● **EXERCISE DESCRIPTION**
Return, exactly and in full, the lines of the records below starting at the one with "[^nullsafe]: In TS, of" and ending at the one with "[^discovered]: A similar", and no other lines.

● **EXERCISE MATERIAL**

================

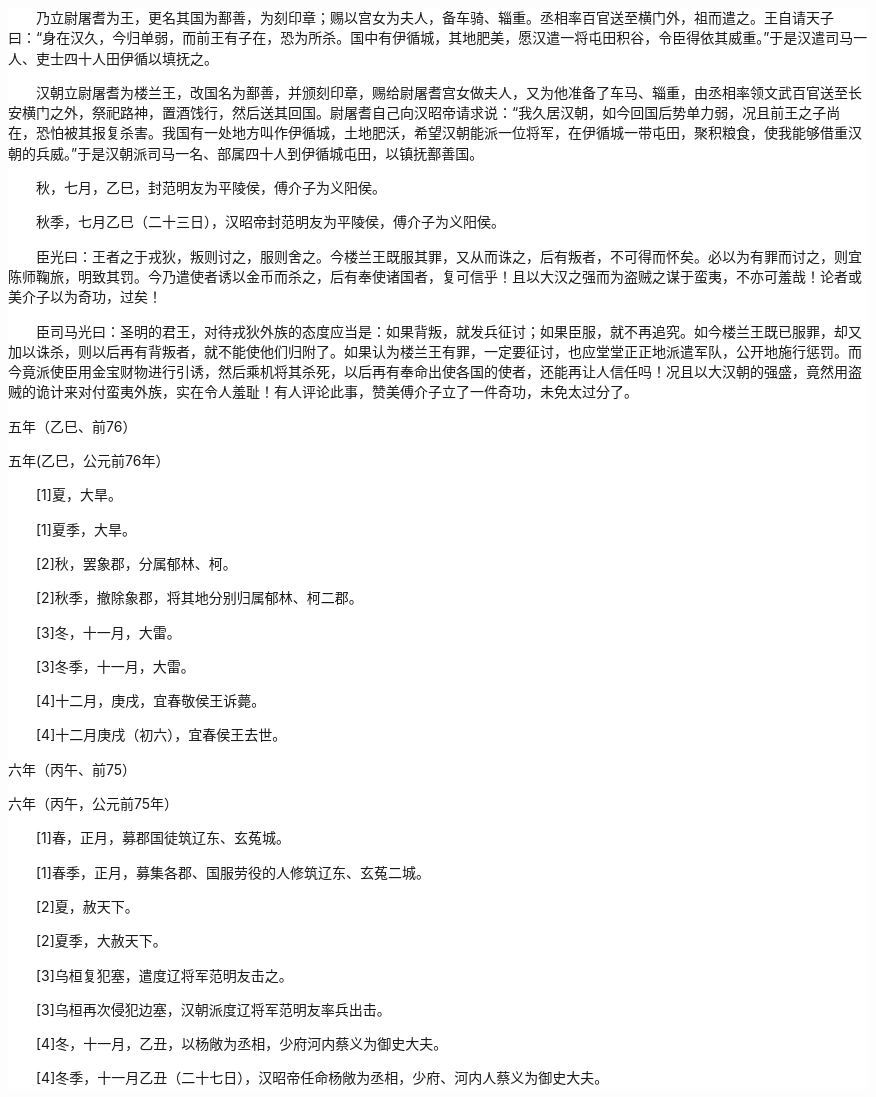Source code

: 　　乃立尉屠耆为王，更名其国为鄯善，为刻印章；赐以宫女为夫人，备车骑、辎重。丞相率百官送至横门外，祖而遣之。王自请天子曰：“身在汉久，今归单弱，而前王有子在，恐为所杀。国中有伊循城，其地肥美，愿汉遣一将屯田积谷，令臣得依其威重。”于是汉遣司马一人、吏士四十人田伊循以填抚之。

　　汉朝立尉屠耆为楼兰王，改国名为鄯善，并颁刻印章，赐给尉屠耆宫女做夫人，又为他准备了车马、辎重，由丞相率领文武百官送至长安横门之外，祭祀路神，置酒饯行，然后送其回国。尉屠耆自己向汉昭帝请求说：“我久居汉朝，如今回国后势单力弱，况且前王之子尚在，恐怕被其报复杀害。我国有一处地方叫作伊循城，土地肥沃，希望汉朝能派一位将军，在伊循城一带屯田，聚积粮食，使我能够借重汉朝的兵威。”于是汉朝派司马一名、部属四十人到伊循城屯田，以镇抚鄯善国。

　　秋，七月，乙巳，封范明友为平陵侯，傅介子为义阳侯。

　　秋季，七月乙巳（二十三日），汉昭帝封范明友为平陵侯，傅介子为义阳侯。

　　臣光曰：王者之于戎狄，叛则讨之，服则舍之。今楼兰王既服其罪，又从而诛之，后有叛者，不可得而怀矣。必以为有罪而讨之，则宜陈师鞠旅，明致其罚。今乃遣使者诱以金币而杀之，后有奉使诸国者，复可信乎！且以大汉之强而为盗贼之谋于蛮夷，不亦可羞哉！论者或美介子以为奇功，过矣！

　　臣司马光曰：圣明的君王，对待戎狄外族的态度应当是：如果背叛，就发兵征讨；如果臣服，就不再追究。如今楼兰王既已服罪，却又加以诛杀，则以后再有背叛者，就不能使他们归附了。如果认为楼兰王有罪，一定要征讨，也应堂堂正正地派遣军队，公开地施行惩罚。而今竟派使臣用金宝财物进行引诱，然后乘机将其杀死，以后再有奉命出使各国的使者，还能再让人信任吗！况且以大汉朝的强盛，竟然用盗贼的诡计来对付蛮夷外族，实在令人羞耻！有人评论此事，赞美傅介子立了一件奇功，未免太过分了。

五年（乙巳、前76）

五年(乙巳，公元前76年）

　　[1]夏，大旱。

　　[1]夏季，大旱。

　　[2]秋，罢象郡，分属郁林、柯。

　　[2]秋季，撤除象郡，将其地分别归属郁林、柯二郡。

　　[3]冬，十一月，大雷。

　　[3]冬季，十一月，大雷。

　　[4]十二月，庚戌，宜春敬侯王诉薨。

　　[4]十二月庚戌（初六），宜春侯王去世。

六年（丙午、前75）

六年（丙午，公元前75年）

　　[1]春，正月，募郡国徒筑辽东、玄菟城。

　　[1]春季，正月，募集各郡、国服劳役的人修筑辽东、玄菟二城。

　　[2]夏，赦天下。

　　[2]夏季，大赦天下。

　　[3]乌桓复犯塞，遣度辽将军范明友击之。

　　[3]乌桓再次侵犯边塞，汉朝派度辽将军范明友率兵出击。

　　[4]冬，十一月，乙丑，以杨敞为丞相，少府河内蔡义为御史大夫。

　　[4]冬季，十一月乙丑（二十七日），汉昭帝任命杨敞为丞相，少府、河内人蔡义为御史大夫。
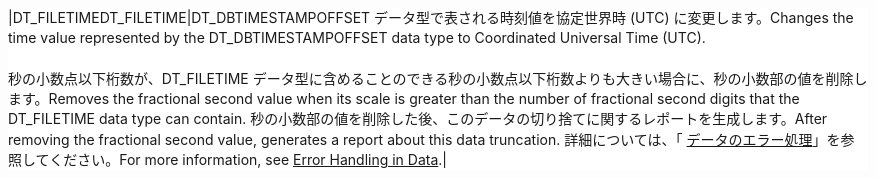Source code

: |<span data-ttu-id="41da4-445">DT_FILETIME</span><span class="sxs-lookup"><span data-stu-id="41da4-445">DT_FILETIME</span></span>|<span data-ttu-id="41da4-446">DT_DBTIMESTAMPOFFSET データ型で表される時刻値を協定世界時 (UTC) に変更します。</span><span class="sxs-lookup"><span data-stu-id="41da4-446">Changes the time value represented by the DT_DBTIMESTAMPOFFSET data type to Coordinated Universal Time (UTC).</span></span><br /><br /> <span data-ttu-id="41da4-447">秒の小数点以下桁数が、DT_FILETIME データ型に含めることのできる秒の小数点以下桁数よりも大きい場合に、秒の小数部の値を削除します。</span><span class="sxs-lookup"><span data-stu-id="41da4-447">Removes the fractional second value when its scale is greater than the number of fractional second digits that the DT_FILETIME data type can contain.</span></span> <span data-ttu-id="41da4-448">秒の小数部の値を削除した後、このデータの切り捨てに関するレポートを生成します。</span><span class="sxs-lookup"><span data-stu-id="41da4-448">After removing the fractional second value, generates a report about this data truncation.</span></span> <span data-ttu-id="41da4-449">詳細については、「 [データのエラー処理](error-handling-in-data.md)」を参照してください。</span><span class="sxs-lookup"><span data-stu-id="41da4-449">For more information, see [Error Handling in Data](error-handling-in-data.md).</span></span>|  
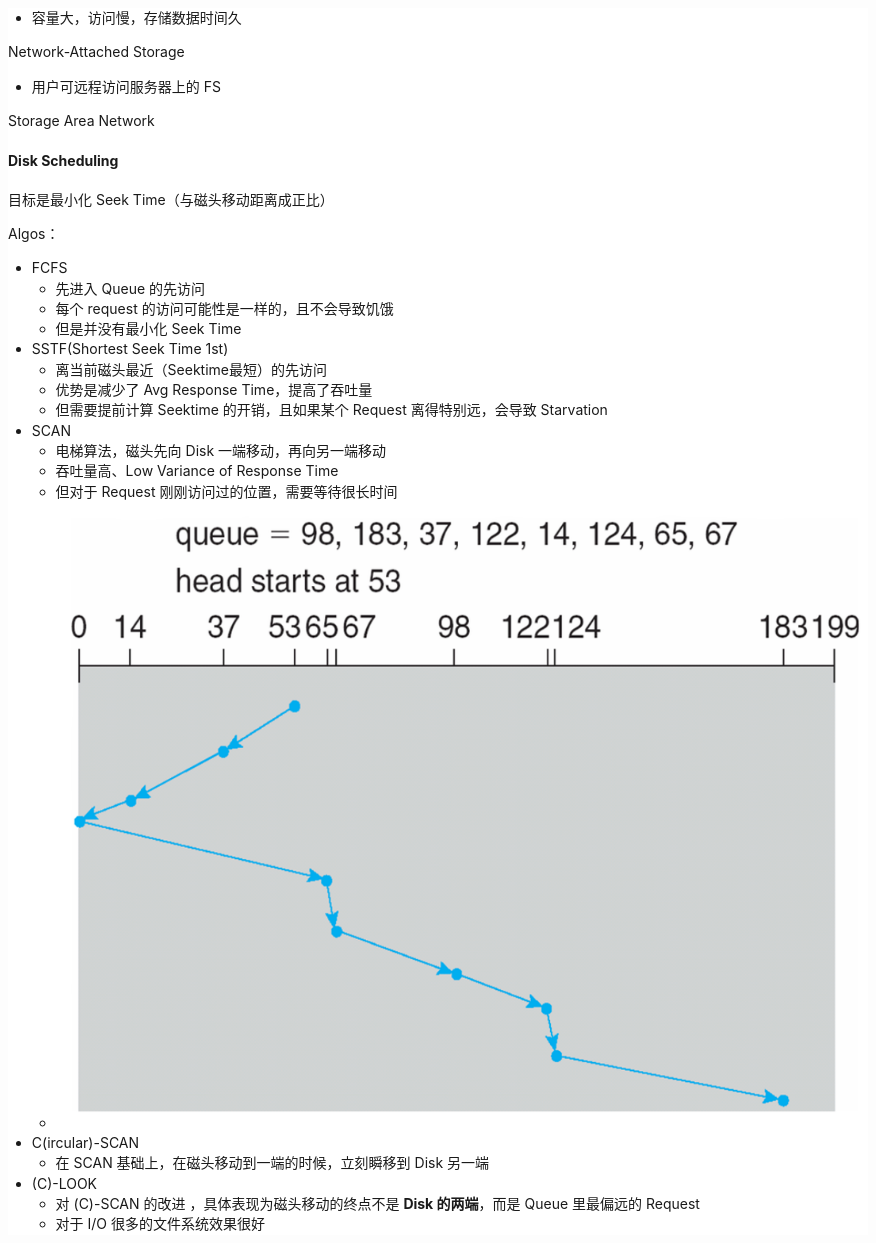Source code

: - 容量大，访问慢，存储数据时间久

Network-Attached Storage

- 用户可远程访问服务器上的 FS

Storage Area Network

#### Disk Scheduling

目标是最小化 Seek Time（与磁头移动距离成正比）

Algos：

- FCFS
    - 先进入 Queue 的先访问
    - 每个 request 的访问可能性是一样的，且不会导致饥饿
    - 但是并没有最小化 Seek Time
- SSTF(Shortest Seek Time 1st)
    - 离当前磁头最近（Seektime最短）的先访问
    - 优势是减少了 Avg Response Time，提高了吞吐量
    - 但需要提前计算 Seektime 的开销，且如果某个 Request 离得特别远，会导致 Starvation
- SCAN
    - 电梯算法，磁头先向 Disk 一端移动，再向另一端移动
    - 吞吐量高、Low Variance of Response Time
    - 但对于 Request 刚刚访问过的位置，需要等待很长时间
    - ![SCAN](./assets/Sys53.png)
- C(ircular)-SCAN
    - 在 SCAN 基础上，在磁头移动到一端的时候，立刻瞬移到 Disk 另一端
- (C)-LOOK
    - 对 (C)-SCAN 的改进 ，具体表现为磁头移动的终点不是 **Disk 的两端**，而是 Queue 里最偏远的 Request
    - 对于 I/O 很多的文件系统效果很好
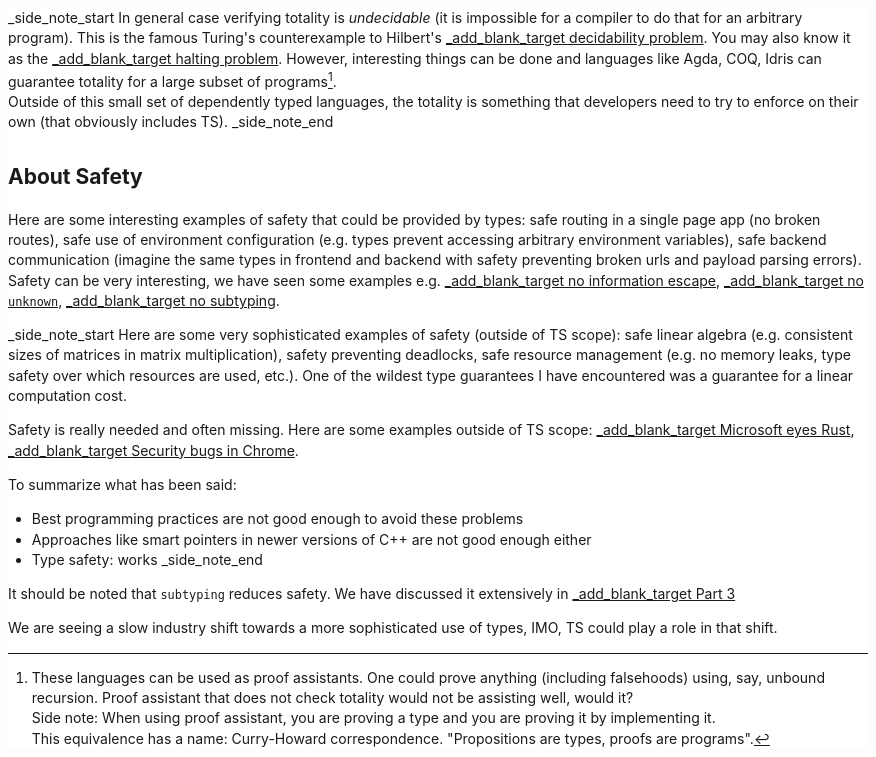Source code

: _side_note_start 
In general case verifying totality is _undecidable_ (it is impossible for a compiler to do that for an arbitrary program).  This is the famous Turing's counterexample to Hilbert's [_add_blank_target decidability problem](https://en.wikipedia.org/wiki/Entscheidungsproblem). You may also know it as the [_add_blank_target halting problem](https://en.wikipedia.org/wiki/Halting_problem). 
However, interesting things can be done and languages like Agda, COQ, Idris can guarantee totality for a large subset of programs[^proofs].  
Outside of this small set of dependently typed languages, the totality is something that developers need to try to enforce on their own (that obviously includes TS). 
_side_note_end 

[^proofs]:  These languages can be
used as proof assistants.  One could prove anything (including falsehoods) using, say, unbound recursion. 
Proof assistant that does not check totality would not be assisting well, would it?  
Side note: When using proof assistant, you are proving a type and you are proving it by implementing it.  
This equivalence has a name: Curry-Howard correspondence. "Propositions are types, proofs are programs". 

## About Safety

Here are some interesting examples of safety that could be provided by types: safe routing in a single page app (no broken routes), safe use of environment configuration (e.g. types prevent accessing arbitrary environment variables), safe backend communication (imagine the same types in frontend and backend with safety preventing broken urls and payload parsing errors).    
Safety can be very interesting, we have seen some examples e.g. [_add_blank_target no information escape](2022-01-09-ts-types-part4.html#preventing-information-escape), [_add_blank_target no `unknown`](2022-01-09-ts-types-part4.html#safety-preventing-unknown), 
[_add_blank_target no subtyping](2022-01-09-ts-types-part4.html#safety-preventing-subtyping).  

_side_note_start
Here are some very sophisticated examples of safety (outside of TS scope): safe linear algebra (e.g. consistent sizes of matrices in matrix multiplication), safety preventing deadlocks, safe resource management (e.g. no memory leaks, type safety over which resources are used, etc.). 
One of the wildest type guarantees I have encountered was a guarantee for a linear computation cost. 

Safety is really needed and often missing.  Here are some examples outside of TS scope: 
[_add_blank_target Microsoft eyes Rust](https://visualstudiomagazine.com/articles/2019/07/18/microsoft-eyes-rust.aspx), 
[_add_blank_target Security bugs in Chrome](https://www.zdnet.com/article/chrome-70-of-all-security-bugs-are-memory-safety-issues/).

To summarize what has been said:

*  Best programming practices are not good enough to avoid these problems
*  Approaches like smart pointers in newer versions of C++ are not good enough either
*  Type safety: works
_side_note_end 

It should be noted that `subtyping` reduces safety. We have discussed it extensively in [_add_blank_target Part 3](2022-01-03-ts-types-part3.html#subtyping)

We are seeing a slow industry shift towards a more sophisticated use of types,  IMO, TS could play a role in that shift.


[^reftrans]: Not very relevant to TS, but could be interesting to philosophically inclined readers. 
[^idris-youtube]:  You can see some of it in this [_add_blank_target youtuble](https://www.youtube.com/watch?v=DRq2NgeFcO0)
[^nullsafe]: In TS, of course, we have the ability to configure the compiler to verify null safety. 
[^idris]: [_add_blank_target TDD in Idris](https://www.manning.com/books/type-driven-development-with-idris) book contains some very interesting and accessible examples of monadic computations in dependently typed setting.
[^product]: It is good to note that this safety is unique to union types, you will not get the same safety when 
[^discovered]: A similar and relevant philosophical discussion has been happening in mathematics for centuries (see [_add_blank_target wikipedia](https://en.wikipedia.org/wiki/Philosophy_of_mathematics#Mathematical_realism)). My opinion on this is that a creative process tends to be iterative leaving a historical evidence of iterations. Mathematics, for most part, has been additive.  There was rarely a need to rewire an old theory. As far as I know not in last 100 years. 
[^weekend]: I remember Haskell firmly in the first position for the stackoverflow weekend use statistics for several years. I found this link: [_add_blank_target 2017](https://stackoverflow.blog/2017/02/07/what-programming-languages-weekends/).  These stats are hard to find but I also found this one: [_add_blank_target 2019](https://stackoverflow.blog/2019/10/28/research-update-coding-on-the-weekends/). In 2019 Rust moved ahead of Haskell.  
[^history]:  As an example, Java has resisted type variables for a long time.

================

● **REPLY TO THE EXERCISE**
[^nullsafe]: In TS, of course, we have the ability to configure the compiler to verify null safety. 
[^idris]: [_add_blank_target TDD in Idris](https://www.manning.com/books/type-driven-development-with-idris) book contains some very interesting and accessible examples of monadic computations in dependently typed setting.
[^product]: It is good to note that this safety is unique to union types, you will not get the same safety when 
[^discovered]: A similar and relevant philosophical discussion has been happening in mathematics for centuries (see [_add_blank_target wikipedia](https://en.wikipedia.org/wiki/Philosophy_of_mathematics#Mathematical_realism)). My opinion on this is that a creative process tends to be iterative leaving a historical evidence of iterations. Mathematics, for most part, has been additive.  There was rarely a need to rewire an old theory. As far as I know not in last 100 years. 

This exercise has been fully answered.